Set down all of the lines below word for word, leaving the pictures out.
___ DATA EXCERPTS ___
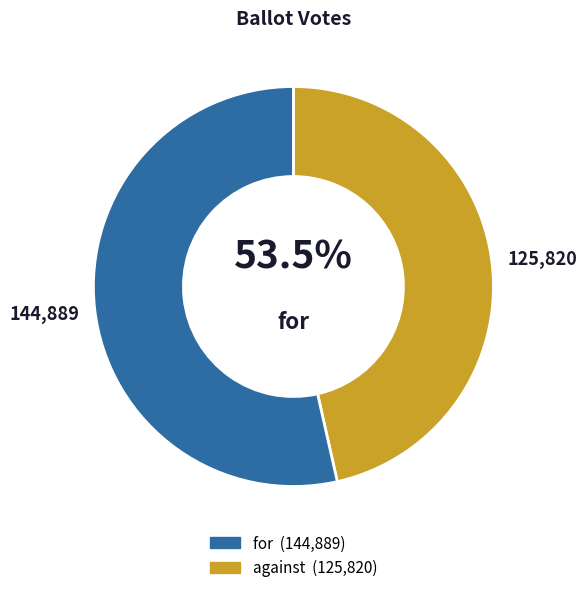

Combined, do for and against account for over 50%?

Yes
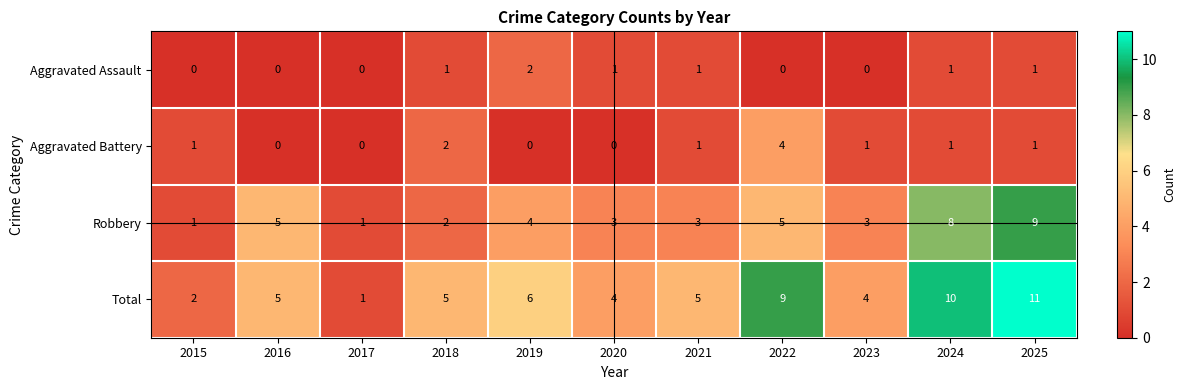

What is the difference between the maximum and minimum values in the Aggravated Battery series?

4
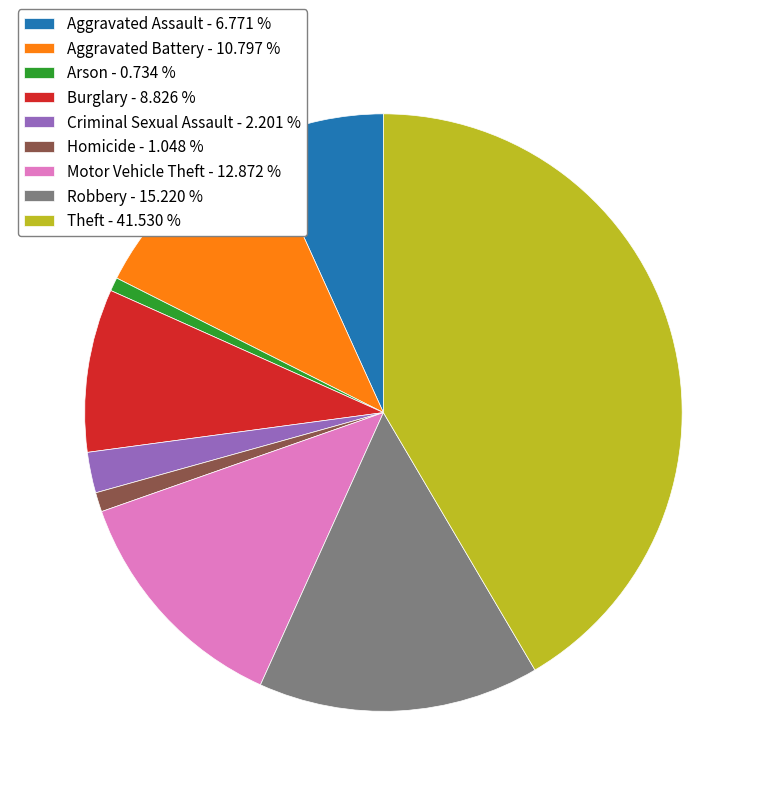

Between Theft and Burglary, which is larger?

Theft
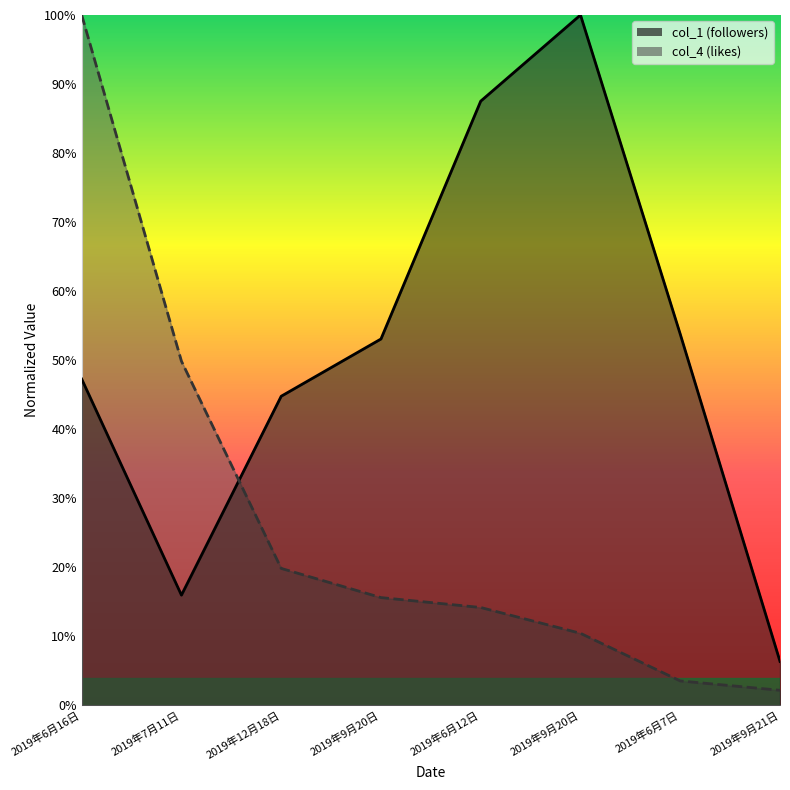

True or false: col_1 and col_4 intersect in this chart.

True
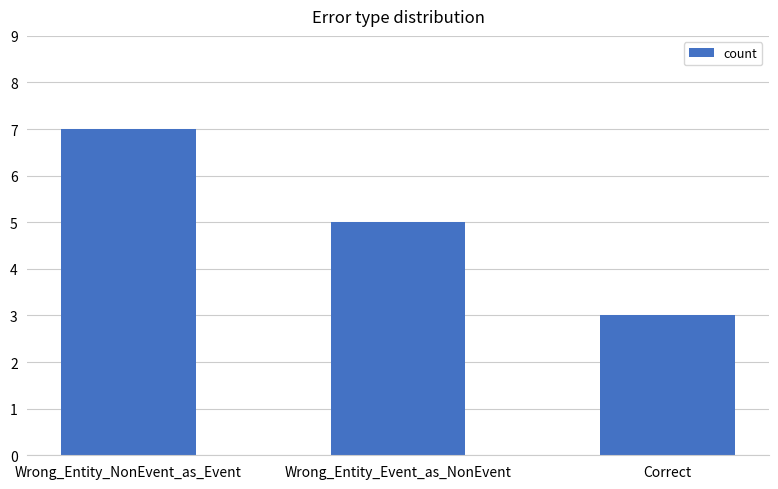

What is the change in value from Wrong_Entity_NonEvent_as_Event to Correct?

-4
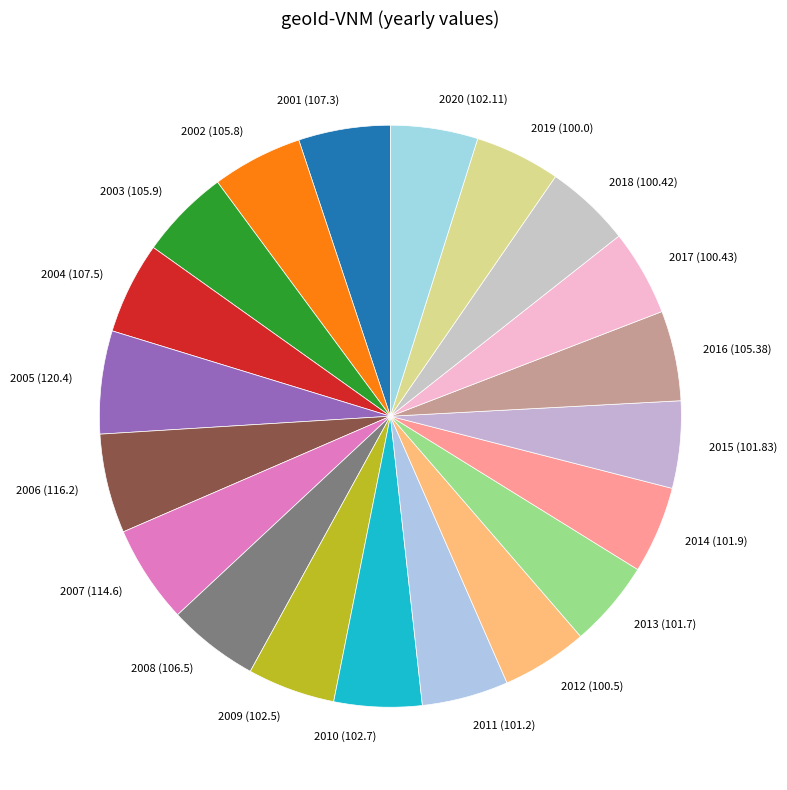

The 2004 slice represents 5% of the pie. True or false?

True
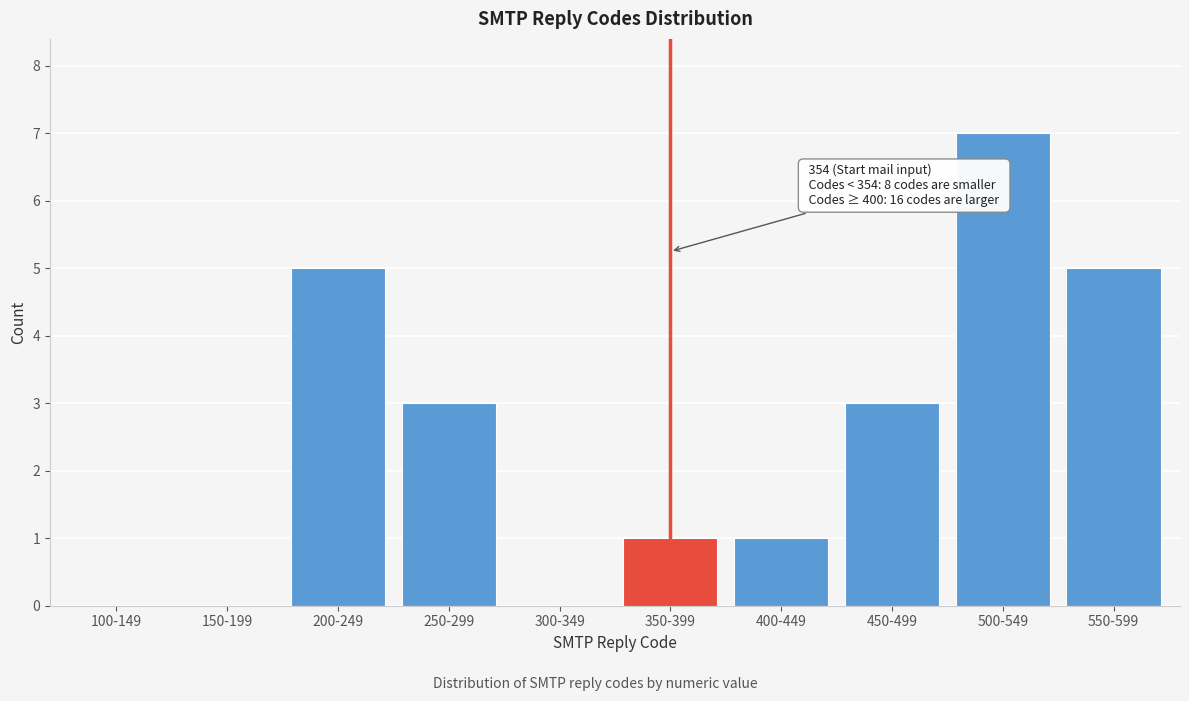

Reading left to right, extract all data points from this chart.

100-149=0	150-199=0	200-249=5	250-299=3	300-349=0	350-399=1	400-449=1	450-499=3	500-549=7	550-599=5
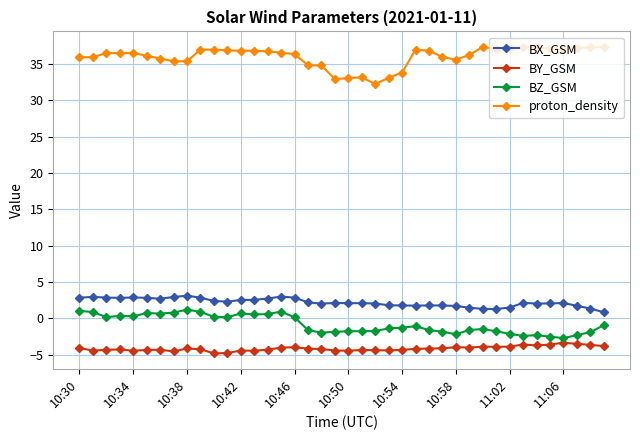

At how many categories does at least one series exceed 24?

40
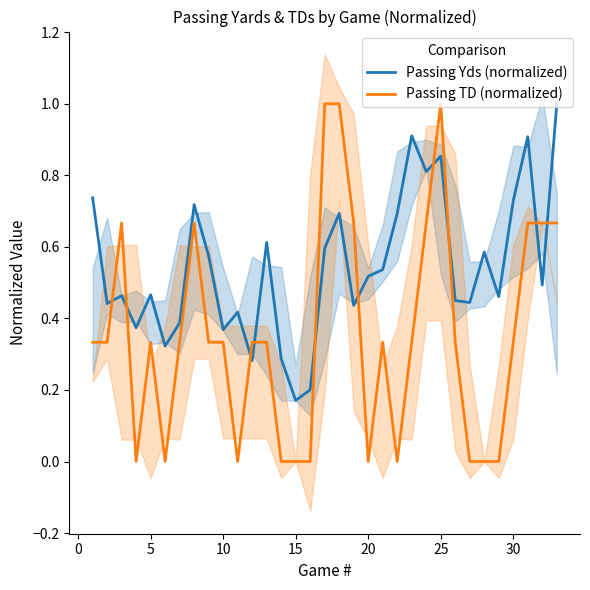

Rank the series by their maximum value, from lowest to highest.

Passing Yds (normalized), Passing TD (normalized)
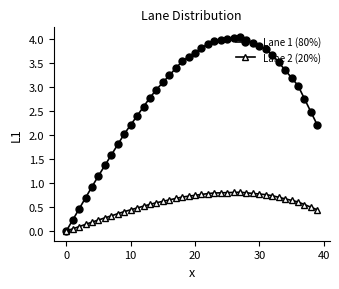

What is the greatest value displayed?

4.0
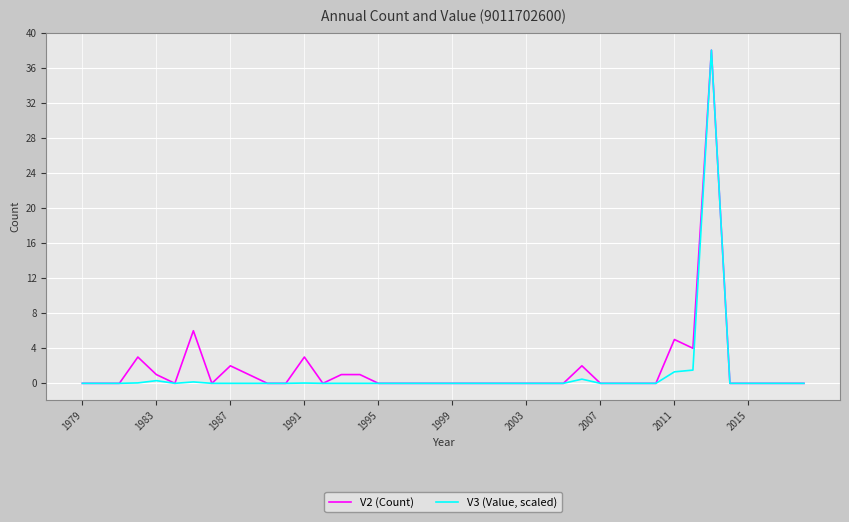

List the series in order of their overall mean, highest first.

V2 (Count), V3 (Value, scaled)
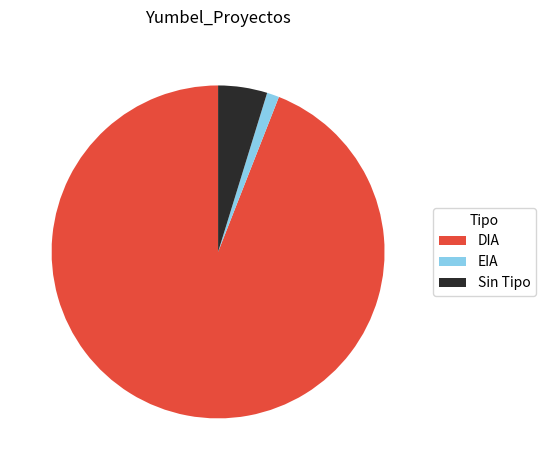

Combined, do EIA and Sin Tipo account for over 50%?

No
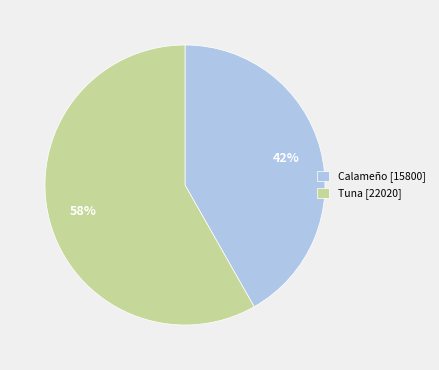

What percentage is the Calameño [15800] slice, to the nearest percent?

42%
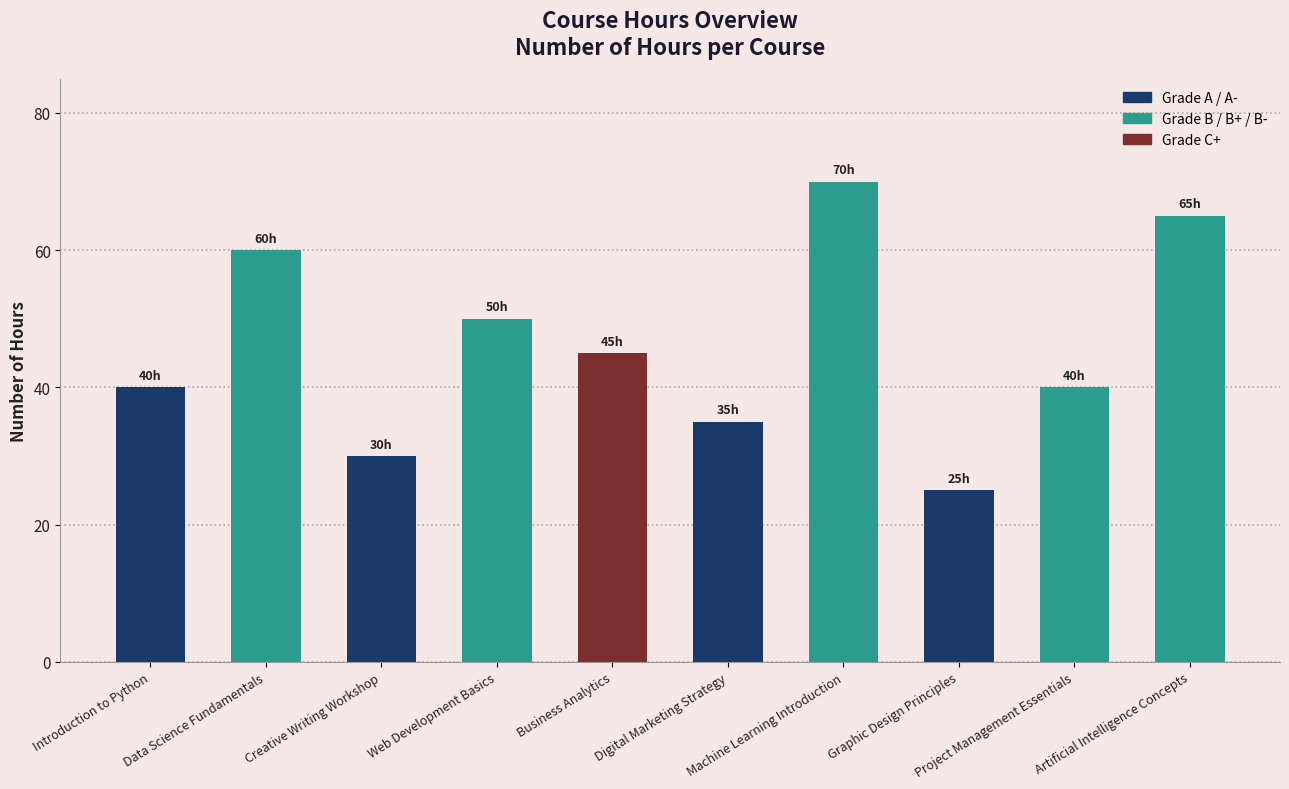

What is the label of the 9th bar from the left?

Project Management Essentials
___
▶ **OUTPUT FOR THIS TASK**:
Combined, do for and against account for over 50%?

Yes

What is the difference between the maximum and minimum values in the Aggravated Battery series?

4

Between Theft and Burglary, which is larger?

Theft

True or false: col_1 and col_4 intersect in this chart.

True

What is the change in value from Wrong_Entity_NonEvent_as_Event to Correct?

-4

The 2004 slice represents 5% of the pie. True or false?

True

Reading left to right, extract all data points from this chart.

100-149=0	150-199=0	200-249=5	250-299=3	300-349=0	350-399=1	400-449=1	450-499=3	500-549=7	550-599=5

At how many categories does at least one series exceed 24?

40

Rank the series by their maximum value, from lowest to highest.

Passing Yds (normalized), Passing TD (normalized)

What is the greatest value displayed?

4.0

List the series in order of their overall mean, highest first.

V2 (Count), V3 (Value, scaled)

Combined, do EIA and Sin Tipo account for over 50%?

No

What percentage is the Calameño [15800] slice, to the nearest percent?

42%

What is the label of the 9th bar from the left?

Project Management Essentials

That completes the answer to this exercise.